Description and Operation 


If equipped with power door locks the rear defogger system is controlled by the smart entrance control unit. If not equipped with power door locks the rear defogger system is controlled by the rear window defogger timer. The rear window defogger operates for approximately 15 minutes.
Power is supplied at all times:


through 2O A fuse (No. (4) ,located in the fuse block [HEC]) 
to rear window defogger relay terminal (3) and 
through 2O A fuse (No. (5) located in the fuse block [HEC]) 
to rear window defogger relay terminal (6).
With the ignition switch in the ON or START position, power is supplied:


through 7.5 A fuse (No. (7) located in the fuse block [HEC]) 
to rear window defogger relay terminal (1) and 
to smart entrance control unit terminal (11) (models with power door lock), or 
to rear window defogger timer terminal (1) (models without power door lock).
Ground is supplied to terminal (2) of the rear window defogger switch through body grounds (M43), (M44) and (M60).
When the rear window defogger switch is activated, ground is supplied:


through terminal (1) of the rear window defogger switch 
to smart entrance control unit terminal (20) (models with power door lock) or 
to rear window defogger timer terminal (3) (models without power door lock).
Terminal (36) of the smart entrance control unit (models with power door lock) or terminal (2) of the rear window defogger timer (models without power door lock) then supplies ground to the rear window defogger relay terminal (2).
With power and ground supplied, the rear window defogger relay is energized.
Power is supplied:


through terminals (5) and (7) of the rear window defogger relay 
to rear window defogger terminal (1).
The rear window defogger has an independent ground.
With power and ground supplied, the rear window defogger filaments heat and defog the rear window.
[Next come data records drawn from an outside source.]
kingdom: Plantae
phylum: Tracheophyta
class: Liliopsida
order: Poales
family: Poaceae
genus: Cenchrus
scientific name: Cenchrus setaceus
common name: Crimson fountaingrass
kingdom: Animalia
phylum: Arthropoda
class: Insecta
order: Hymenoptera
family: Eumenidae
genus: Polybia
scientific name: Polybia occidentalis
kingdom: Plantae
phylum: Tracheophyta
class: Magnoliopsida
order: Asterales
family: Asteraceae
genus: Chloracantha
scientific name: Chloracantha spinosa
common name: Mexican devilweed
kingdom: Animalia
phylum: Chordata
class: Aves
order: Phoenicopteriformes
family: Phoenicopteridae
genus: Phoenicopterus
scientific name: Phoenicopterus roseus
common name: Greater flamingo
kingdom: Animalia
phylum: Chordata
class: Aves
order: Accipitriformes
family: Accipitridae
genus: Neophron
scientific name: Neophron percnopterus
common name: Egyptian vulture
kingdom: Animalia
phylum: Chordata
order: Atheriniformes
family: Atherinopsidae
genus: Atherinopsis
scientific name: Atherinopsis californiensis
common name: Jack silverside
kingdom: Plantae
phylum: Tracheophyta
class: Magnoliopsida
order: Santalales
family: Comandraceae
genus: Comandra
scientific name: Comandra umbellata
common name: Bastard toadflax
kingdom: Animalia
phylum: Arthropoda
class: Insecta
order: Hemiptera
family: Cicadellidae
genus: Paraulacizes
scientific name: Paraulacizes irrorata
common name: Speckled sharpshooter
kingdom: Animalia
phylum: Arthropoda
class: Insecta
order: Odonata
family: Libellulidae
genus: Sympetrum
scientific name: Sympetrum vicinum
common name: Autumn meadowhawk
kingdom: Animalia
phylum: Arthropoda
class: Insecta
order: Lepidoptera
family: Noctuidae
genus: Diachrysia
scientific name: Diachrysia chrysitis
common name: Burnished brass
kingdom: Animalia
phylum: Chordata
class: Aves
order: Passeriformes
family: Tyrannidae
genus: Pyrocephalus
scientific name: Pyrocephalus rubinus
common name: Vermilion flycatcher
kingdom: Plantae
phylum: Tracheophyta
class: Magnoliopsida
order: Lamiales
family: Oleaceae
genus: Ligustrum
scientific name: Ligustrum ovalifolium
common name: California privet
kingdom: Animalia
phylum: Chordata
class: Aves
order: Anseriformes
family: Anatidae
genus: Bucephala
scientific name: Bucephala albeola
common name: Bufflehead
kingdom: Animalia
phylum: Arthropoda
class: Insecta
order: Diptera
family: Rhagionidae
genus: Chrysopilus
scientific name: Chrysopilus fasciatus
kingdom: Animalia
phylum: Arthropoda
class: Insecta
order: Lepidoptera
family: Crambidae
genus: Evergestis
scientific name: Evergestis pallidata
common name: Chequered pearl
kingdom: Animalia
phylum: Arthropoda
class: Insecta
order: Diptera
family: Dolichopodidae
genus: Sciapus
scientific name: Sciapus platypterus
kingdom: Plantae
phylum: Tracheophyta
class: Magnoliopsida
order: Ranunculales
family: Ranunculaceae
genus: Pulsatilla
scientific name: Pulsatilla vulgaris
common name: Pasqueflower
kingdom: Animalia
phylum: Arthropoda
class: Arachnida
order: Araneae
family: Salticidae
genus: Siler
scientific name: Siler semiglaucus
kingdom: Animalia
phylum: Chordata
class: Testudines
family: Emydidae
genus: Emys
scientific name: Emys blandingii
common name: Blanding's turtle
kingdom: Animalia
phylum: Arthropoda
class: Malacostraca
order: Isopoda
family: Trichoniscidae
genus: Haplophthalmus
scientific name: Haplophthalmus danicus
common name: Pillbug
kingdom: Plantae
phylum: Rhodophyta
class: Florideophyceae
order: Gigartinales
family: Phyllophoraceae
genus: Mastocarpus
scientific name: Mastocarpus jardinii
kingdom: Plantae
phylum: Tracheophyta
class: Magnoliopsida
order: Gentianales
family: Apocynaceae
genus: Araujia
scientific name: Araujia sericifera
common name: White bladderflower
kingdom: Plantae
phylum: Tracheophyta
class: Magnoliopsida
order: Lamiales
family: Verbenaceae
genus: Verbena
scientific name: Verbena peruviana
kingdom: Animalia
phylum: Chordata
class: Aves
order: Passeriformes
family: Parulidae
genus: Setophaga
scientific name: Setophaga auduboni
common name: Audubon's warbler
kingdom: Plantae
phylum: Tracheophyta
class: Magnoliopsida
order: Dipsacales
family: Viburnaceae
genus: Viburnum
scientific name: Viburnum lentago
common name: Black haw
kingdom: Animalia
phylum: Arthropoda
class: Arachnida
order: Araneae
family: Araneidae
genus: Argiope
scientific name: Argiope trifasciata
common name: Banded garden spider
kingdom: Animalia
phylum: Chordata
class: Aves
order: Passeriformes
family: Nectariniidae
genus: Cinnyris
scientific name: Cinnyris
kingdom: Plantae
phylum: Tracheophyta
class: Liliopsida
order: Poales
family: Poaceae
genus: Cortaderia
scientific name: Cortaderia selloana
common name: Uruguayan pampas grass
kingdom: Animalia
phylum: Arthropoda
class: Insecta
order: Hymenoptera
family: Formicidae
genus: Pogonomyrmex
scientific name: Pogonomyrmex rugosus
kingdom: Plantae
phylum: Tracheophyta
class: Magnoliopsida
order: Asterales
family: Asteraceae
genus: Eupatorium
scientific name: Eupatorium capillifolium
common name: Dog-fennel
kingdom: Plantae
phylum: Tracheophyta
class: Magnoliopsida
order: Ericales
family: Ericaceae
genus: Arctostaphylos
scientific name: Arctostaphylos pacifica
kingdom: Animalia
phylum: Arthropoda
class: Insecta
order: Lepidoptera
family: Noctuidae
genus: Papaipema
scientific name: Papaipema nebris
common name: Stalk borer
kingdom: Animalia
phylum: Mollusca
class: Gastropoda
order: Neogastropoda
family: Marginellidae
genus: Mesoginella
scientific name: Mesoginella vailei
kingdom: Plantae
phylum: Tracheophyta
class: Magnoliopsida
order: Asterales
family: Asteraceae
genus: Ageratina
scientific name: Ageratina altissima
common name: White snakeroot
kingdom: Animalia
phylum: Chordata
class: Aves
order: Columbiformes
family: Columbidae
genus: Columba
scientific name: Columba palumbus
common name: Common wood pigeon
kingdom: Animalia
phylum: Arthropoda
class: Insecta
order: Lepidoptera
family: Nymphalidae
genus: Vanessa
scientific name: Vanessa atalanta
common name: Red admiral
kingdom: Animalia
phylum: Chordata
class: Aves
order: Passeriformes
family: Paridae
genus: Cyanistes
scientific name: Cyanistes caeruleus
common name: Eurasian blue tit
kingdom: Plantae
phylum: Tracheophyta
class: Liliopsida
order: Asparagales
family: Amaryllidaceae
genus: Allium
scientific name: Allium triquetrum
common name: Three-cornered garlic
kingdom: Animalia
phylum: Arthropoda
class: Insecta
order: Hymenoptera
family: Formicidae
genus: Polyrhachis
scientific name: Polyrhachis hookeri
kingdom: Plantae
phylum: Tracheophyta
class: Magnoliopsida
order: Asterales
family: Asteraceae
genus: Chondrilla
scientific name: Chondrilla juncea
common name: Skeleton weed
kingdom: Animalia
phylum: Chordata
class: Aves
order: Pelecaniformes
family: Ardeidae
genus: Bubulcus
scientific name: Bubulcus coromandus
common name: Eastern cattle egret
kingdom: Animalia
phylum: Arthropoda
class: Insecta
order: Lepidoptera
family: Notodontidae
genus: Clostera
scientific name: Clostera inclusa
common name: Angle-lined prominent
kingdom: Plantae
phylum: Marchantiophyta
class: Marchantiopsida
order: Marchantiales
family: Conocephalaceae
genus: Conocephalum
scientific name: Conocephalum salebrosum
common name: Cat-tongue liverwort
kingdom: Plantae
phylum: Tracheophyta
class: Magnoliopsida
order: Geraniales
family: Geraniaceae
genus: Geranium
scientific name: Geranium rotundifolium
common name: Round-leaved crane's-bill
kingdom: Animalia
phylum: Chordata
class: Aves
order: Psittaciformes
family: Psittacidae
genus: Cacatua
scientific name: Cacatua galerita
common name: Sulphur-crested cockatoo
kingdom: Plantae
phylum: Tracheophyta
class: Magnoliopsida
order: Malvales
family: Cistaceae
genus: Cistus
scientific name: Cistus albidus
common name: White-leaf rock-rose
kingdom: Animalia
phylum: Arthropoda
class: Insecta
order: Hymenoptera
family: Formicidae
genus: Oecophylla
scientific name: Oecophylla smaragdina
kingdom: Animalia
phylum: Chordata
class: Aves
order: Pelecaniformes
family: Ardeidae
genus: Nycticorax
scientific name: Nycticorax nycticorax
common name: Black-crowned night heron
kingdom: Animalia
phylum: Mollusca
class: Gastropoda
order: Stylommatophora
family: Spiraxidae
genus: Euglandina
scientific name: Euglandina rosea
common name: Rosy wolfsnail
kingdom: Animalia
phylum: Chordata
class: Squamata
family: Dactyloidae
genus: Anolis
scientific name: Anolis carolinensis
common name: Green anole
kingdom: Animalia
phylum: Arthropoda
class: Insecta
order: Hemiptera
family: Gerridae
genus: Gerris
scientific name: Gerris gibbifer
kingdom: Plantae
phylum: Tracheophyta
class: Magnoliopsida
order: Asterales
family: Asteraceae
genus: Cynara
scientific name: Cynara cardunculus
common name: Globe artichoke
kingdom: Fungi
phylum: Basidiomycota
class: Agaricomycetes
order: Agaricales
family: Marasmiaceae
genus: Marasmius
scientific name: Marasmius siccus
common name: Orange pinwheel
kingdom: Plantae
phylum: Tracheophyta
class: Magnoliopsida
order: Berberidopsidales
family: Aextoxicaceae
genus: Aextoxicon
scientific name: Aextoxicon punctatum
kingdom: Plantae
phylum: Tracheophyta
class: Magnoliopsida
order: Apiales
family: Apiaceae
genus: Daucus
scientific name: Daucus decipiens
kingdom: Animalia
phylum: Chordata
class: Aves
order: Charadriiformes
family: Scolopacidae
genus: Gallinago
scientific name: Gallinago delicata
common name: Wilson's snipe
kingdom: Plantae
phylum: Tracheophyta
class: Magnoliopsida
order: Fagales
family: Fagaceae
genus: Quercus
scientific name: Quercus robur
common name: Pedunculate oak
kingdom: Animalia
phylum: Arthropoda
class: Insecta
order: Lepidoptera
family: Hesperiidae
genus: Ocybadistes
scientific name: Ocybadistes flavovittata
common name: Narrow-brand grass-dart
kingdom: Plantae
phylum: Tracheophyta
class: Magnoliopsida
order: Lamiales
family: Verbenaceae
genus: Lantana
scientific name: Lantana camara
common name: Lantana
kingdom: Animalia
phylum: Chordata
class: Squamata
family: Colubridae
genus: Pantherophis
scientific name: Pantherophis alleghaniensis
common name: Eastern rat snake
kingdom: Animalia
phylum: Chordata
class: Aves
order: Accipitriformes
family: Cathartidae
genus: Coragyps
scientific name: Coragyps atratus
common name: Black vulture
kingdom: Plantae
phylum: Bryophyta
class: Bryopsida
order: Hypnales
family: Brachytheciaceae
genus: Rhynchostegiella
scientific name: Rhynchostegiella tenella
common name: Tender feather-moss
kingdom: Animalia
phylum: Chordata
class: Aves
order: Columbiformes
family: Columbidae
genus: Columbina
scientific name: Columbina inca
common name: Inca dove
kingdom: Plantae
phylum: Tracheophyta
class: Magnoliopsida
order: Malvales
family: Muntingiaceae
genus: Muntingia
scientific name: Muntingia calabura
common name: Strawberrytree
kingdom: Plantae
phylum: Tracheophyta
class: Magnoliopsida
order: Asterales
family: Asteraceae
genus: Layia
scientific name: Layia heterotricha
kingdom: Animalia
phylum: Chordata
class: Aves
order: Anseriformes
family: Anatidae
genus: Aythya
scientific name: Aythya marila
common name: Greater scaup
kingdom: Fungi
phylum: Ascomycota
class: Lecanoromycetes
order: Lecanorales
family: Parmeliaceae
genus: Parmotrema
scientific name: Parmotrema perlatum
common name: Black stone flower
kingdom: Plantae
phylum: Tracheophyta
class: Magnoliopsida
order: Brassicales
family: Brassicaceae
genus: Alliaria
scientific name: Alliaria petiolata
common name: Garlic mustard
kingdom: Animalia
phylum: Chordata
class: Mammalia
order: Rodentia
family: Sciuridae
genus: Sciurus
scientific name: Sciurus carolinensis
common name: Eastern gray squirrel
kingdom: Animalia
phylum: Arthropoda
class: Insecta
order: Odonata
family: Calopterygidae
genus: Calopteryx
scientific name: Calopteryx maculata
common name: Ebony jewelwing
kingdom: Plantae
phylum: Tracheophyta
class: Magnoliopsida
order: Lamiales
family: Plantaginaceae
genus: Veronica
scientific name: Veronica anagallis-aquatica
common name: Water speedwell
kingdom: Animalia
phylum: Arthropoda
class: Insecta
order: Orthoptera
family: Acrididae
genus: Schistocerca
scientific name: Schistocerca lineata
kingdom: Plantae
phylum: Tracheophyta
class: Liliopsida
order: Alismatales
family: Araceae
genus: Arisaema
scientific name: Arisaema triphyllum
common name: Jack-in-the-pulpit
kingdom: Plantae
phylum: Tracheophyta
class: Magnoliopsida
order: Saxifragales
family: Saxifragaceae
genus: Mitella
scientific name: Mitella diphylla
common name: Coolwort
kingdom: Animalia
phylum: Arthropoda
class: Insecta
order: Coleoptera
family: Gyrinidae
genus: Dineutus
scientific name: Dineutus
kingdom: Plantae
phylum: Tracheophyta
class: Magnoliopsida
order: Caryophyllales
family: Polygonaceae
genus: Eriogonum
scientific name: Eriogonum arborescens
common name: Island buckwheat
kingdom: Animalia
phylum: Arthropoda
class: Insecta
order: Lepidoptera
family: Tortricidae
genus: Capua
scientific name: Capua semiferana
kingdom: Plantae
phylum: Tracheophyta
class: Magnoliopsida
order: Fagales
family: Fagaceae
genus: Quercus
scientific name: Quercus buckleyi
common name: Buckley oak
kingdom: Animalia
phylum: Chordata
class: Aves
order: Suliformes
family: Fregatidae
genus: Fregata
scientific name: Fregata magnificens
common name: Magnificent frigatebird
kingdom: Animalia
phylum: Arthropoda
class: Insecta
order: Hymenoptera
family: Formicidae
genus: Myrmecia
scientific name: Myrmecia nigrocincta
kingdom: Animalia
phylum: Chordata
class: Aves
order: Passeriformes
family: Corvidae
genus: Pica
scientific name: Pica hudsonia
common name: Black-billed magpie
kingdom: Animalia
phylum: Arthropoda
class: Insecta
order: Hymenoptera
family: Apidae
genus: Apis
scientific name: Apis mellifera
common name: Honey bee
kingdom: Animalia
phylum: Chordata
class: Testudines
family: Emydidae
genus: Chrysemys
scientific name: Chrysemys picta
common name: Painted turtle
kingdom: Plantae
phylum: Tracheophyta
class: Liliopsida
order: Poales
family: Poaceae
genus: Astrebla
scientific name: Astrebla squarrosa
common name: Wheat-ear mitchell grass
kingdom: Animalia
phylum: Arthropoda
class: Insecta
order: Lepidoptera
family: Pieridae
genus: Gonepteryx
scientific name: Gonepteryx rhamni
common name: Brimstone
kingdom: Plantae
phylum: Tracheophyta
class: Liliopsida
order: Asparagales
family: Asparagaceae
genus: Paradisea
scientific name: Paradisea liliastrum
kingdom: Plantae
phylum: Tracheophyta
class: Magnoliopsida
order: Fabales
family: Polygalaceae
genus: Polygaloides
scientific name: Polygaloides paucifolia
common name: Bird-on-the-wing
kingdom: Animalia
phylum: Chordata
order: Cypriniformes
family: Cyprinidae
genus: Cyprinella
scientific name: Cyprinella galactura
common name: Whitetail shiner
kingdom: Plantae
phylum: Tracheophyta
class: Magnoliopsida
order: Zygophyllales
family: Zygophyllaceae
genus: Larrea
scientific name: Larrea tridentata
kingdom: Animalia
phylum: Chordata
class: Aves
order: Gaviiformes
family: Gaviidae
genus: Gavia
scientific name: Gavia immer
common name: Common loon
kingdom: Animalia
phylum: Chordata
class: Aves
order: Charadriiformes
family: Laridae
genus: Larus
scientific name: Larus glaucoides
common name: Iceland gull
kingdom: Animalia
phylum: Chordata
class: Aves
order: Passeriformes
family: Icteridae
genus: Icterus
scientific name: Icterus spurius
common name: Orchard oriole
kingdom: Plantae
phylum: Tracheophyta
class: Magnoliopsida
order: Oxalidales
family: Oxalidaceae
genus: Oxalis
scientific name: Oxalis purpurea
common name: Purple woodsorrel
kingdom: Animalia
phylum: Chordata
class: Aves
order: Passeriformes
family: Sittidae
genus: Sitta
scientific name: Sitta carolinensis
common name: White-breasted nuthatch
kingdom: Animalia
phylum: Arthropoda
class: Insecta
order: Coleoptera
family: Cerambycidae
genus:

When the system is activated, the rear window defogger indicator illuminates in the rear window defogger switch.
Power is supplied:


to terminal (3) of the rear window defogger switch 
from terminal (7) of the rear window defogger relay.
Terminal (4) of the rear window defogger switch is grounded through body grounds (M43), (M44) and (M60).


----------



## Scozie (Sep 11, 2010)

Thank you! I purchased a Haynes manual and have scoured google, but I can't find where the rear window defogger timer is located (or the relay). ((I have manual locks.)) 

Do you happen to know where they are located? 

Thank you!!!


----------



## smj999smj (Jan 1, 2006)

Rear defogger relay is P/N 25230-7996A, lists for $27.60, and is located just under the fuse block, behind the left side of the dashboard.

Rear defogger timer is under the dashboard, driver's side, to the right of the steering column.


----------



## Scozie (Sep 11, 2010)

smj999smj said:


> Rear defogger relay is P/N 25230-7996A, lists for $27.60, and is located just under the fuse block, behind the left side of the dashboard.
> 
> Rear defogger timer is under the dashboard, driver's side, to the right of the steering column.


Thank you very much!!!!


----------